It has now become apparent that the environment is following a “new normal” and must be approached differently when attempting to assess or predict future outcomes [7]. Since oceans transport latent heat energy and water to the atmosphere, oceans are capable of developing weather patterns and supplying the energy required for an extreme event to occur. With these changes in the environment, predicting catastrophic events and their damages becomes much more challenging. A main driver in the changing loss potential of these events is the rising sea levels. Byproducts of the rising sea levels are increased flood risks and higher potential for impacts of storms [7]. Another main contributor is the intensified hydrological cycle: exchanging energy between the oceans and the atmosphere has seen an exponential increase in evaporation due to the temperature increase in the water [60]. With more water in the atmosphere, there is more humidity, precipitation, and energy for convection. These increases combine to provide increased potential intensity during precipitation events [15,16]. Other impacts of oceanic temperature increases are more intense tropical cyclones [11,17,18], extra-tropical winter storms, and uncertain future for marine ecosystems. Some biotic members of the marine ecosystems depend on specific water temperatures and acidity levels; recent ocean acidification has contributed to loss of biotic underwater life.
There are analytical problems in predicting these risks because the “new normal” lacks a formal, usable definition and probabilities cannot be assigned with high confidence. Estimating risks and quantifying the changes pose the greatest problems for the insurance industry, especially because there has been an upward trend in insured losses from extreme weather events on both local and large-scale levels. Analysis of past events shows that the threat of natural catastrophes is ambiguous. An internal approach by the insurance industry to resolve the estimation problem attempts to finds a better way to predict these events, specifically, by using an unbiased set of scenarios to price ambiguous insurance contracts (see different forecasting models in Hurricanesscience [19]). An external approach that could make ambiguous risks insurable would be by promoting risk mitigation [20], or in other words, for the insurance industry to raise awareness of risk and climate change [21]. By involving the public and encouraging activity in the issue, the insurance industry can use new innovations and ideas to avoid market failures and increase societal resilience in MENA and MED countries. These regions see gradual degradation of the environment, but can nevertheless learn from the experiences of the Caribbean islands.
It is not easy to simulate catastrophe damage in places which depend heavily on tourism. One can start to get an estimate of historic insurance payments to places which are heavily urbanized. Below is Table 3 which lists the estimated and actual insurance payments of hurricane Katrina per insurance company.

How to Limit Risks: Mitigation, Vulnerability and Insurance in the Caribbean
The Caribbean Disaster Mitigation Project [30] aims to counter the detrimental effects of natural disasters by publicly discussing the improvements that are needed when assessing risk. The main objective of the project is to develop mitigation strategies to lessen the damage that natural disasters cause to human lives and their properties. Since the insurance industry is directly involved in catastrophe events, and since the price of property insurance in the Caribbean has been significantly high, the CDMP focused much of their attention on incorporating insurance firms into their programs. With natural disasters occurring at a dangerously high rate, the reinsurance market began charging higher premiums and the primary insurers had no choice but to raise prices for their policyholders. To encourage homeowners to purchase insurance, the first programs created by the CDMP targeted the problem of high premium rates.

Dataset entries:
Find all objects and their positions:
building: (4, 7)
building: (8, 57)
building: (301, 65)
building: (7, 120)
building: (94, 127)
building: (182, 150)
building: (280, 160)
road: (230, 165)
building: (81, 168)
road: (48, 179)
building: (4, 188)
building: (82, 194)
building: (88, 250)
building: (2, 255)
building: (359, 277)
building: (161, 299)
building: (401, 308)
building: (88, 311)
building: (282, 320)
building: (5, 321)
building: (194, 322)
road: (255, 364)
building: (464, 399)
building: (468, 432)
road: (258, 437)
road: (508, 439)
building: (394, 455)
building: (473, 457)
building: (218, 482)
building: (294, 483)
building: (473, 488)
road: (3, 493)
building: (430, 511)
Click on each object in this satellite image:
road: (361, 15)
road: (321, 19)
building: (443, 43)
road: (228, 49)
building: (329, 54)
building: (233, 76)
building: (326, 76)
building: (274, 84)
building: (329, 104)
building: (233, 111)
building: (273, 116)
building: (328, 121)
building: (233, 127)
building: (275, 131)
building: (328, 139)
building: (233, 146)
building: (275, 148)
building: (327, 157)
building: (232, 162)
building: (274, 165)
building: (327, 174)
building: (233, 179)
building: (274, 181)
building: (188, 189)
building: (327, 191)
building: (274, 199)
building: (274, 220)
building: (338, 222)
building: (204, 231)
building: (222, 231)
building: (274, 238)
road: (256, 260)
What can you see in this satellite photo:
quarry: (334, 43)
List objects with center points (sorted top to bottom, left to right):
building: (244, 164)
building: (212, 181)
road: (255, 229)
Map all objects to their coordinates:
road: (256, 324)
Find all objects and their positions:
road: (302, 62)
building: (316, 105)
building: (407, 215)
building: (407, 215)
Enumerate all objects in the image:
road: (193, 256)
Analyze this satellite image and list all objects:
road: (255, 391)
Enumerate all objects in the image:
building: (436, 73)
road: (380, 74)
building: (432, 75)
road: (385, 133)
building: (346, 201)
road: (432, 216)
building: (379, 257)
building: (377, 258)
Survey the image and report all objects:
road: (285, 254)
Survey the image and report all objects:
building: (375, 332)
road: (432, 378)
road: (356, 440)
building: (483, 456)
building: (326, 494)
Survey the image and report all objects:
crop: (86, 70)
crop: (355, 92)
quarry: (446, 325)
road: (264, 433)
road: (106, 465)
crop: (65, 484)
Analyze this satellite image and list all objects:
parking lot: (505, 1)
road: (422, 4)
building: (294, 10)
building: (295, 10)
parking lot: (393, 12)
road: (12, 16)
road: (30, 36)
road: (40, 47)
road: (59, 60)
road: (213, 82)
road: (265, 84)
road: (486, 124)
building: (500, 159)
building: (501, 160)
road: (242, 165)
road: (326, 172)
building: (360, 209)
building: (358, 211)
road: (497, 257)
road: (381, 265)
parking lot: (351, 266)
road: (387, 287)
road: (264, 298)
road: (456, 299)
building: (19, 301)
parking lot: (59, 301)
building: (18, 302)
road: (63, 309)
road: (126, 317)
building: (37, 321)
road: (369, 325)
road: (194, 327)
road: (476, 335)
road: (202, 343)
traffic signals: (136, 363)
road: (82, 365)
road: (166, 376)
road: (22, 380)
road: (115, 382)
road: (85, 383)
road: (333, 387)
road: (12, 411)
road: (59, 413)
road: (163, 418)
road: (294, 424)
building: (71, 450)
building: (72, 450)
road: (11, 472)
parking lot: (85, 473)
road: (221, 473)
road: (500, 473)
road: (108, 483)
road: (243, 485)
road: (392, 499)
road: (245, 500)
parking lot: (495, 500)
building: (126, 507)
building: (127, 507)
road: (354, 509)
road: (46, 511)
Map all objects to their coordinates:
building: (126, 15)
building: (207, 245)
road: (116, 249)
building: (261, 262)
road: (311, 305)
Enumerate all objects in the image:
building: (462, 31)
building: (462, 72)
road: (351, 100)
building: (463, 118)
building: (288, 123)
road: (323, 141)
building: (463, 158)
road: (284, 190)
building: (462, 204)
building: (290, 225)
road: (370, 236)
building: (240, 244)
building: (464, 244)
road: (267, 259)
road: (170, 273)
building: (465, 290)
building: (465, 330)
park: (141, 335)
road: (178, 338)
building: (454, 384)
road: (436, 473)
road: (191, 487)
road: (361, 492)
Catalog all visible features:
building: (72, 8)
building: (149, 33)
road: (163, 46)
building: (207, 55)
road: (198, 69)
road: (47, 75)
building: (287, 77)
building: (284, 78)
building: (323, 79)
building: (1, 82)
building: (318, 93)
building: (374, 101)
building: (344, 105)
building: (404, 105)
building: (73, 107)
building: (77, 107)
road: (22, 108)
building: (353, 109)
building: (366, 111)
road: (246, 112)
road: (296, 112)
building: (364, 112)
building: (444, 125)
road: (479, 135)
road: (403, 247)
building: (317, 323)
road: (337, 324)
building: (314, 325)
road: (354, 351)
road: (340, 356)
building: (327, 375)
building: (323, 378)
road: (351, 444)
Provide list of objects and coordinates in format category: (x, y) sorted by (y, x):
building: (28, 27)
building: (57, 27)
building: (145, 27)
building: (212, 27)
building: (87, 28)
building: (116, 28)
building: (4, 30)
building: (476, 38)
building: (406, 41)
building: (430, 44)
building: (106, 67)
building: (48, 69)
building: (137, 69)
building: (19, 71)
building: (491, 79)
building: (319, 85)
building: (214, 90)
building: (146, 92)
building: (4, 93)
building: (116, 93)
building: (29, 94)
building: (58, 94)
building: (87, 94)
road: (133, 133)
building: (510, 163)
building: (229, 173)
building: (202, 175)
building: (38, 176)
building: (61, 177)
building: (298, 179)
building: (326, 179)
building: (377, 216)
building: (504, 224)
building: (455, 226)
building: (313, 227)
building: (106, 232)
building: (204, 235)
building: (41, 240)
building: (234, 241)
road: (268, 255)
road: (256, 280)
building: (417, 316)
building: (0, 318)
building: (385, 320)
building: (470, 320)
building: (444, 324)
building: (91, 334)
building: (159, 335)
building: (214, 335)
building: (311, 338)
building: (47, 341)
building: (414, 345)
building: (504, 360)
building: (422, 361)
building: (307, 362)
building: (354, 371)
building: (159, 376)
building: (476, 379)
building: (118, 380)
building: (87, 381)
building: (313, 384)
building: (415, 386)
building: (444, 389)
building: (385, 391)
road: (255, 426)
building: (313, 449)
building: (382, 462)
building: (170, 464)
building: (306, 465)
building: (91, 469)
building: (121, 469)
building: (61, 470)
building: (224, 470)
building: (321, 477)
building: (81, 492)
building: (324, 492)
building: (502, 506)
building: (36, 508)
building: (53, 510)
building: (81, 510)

# WORK TO DO
1. According to the text on climate risk and insurance, what is the main objective of the Caribbean Disaster Mitigation Project?
2. Write out the records exactly, everything from the start of the records down to the line containing "building: (274, 84)", including that line.

# ANSWER LIST
1. Its main objective is to develop mitigation strategies to lessen the damage that natural disasters cause to human lives and their properties.

2.
Find all objects and their positions:
building: (4, 7)
building: (8, 57)
building: (301, 65)
building: (7, 120)
building: (94, 127)
building: (182, 150)
building: (280, 160)
road: (230, 165)
building: (81, 168)
road: (48, 179)
building: (4, 188)
building: (82, 194)
building: (88, 250)
building: (2, 255)
building: (359, 277)
building: (161, 299)
building: (401, 308)
building: (88, 311)
building: (282, 320)
building: (5, 321)
building: (194, 322)
road: (255, 364)
building: (464, 399)
building: (468, 432)
road: (258, 437)
road: (508, 439)
building: (394, 455)
building: (473, 457)
building: (218, 482)
building: (294, 483)
building: (473, 488)
road: (3, 493)
building: (430, 511)
Click on each object in this satellite image:
road: (361, 15)
road: (321, 19)
building: (443, 43)
road: (228, 49)
building: (329, 54)
building: (233, 76)
building: (326, 76)
building: (274, 84)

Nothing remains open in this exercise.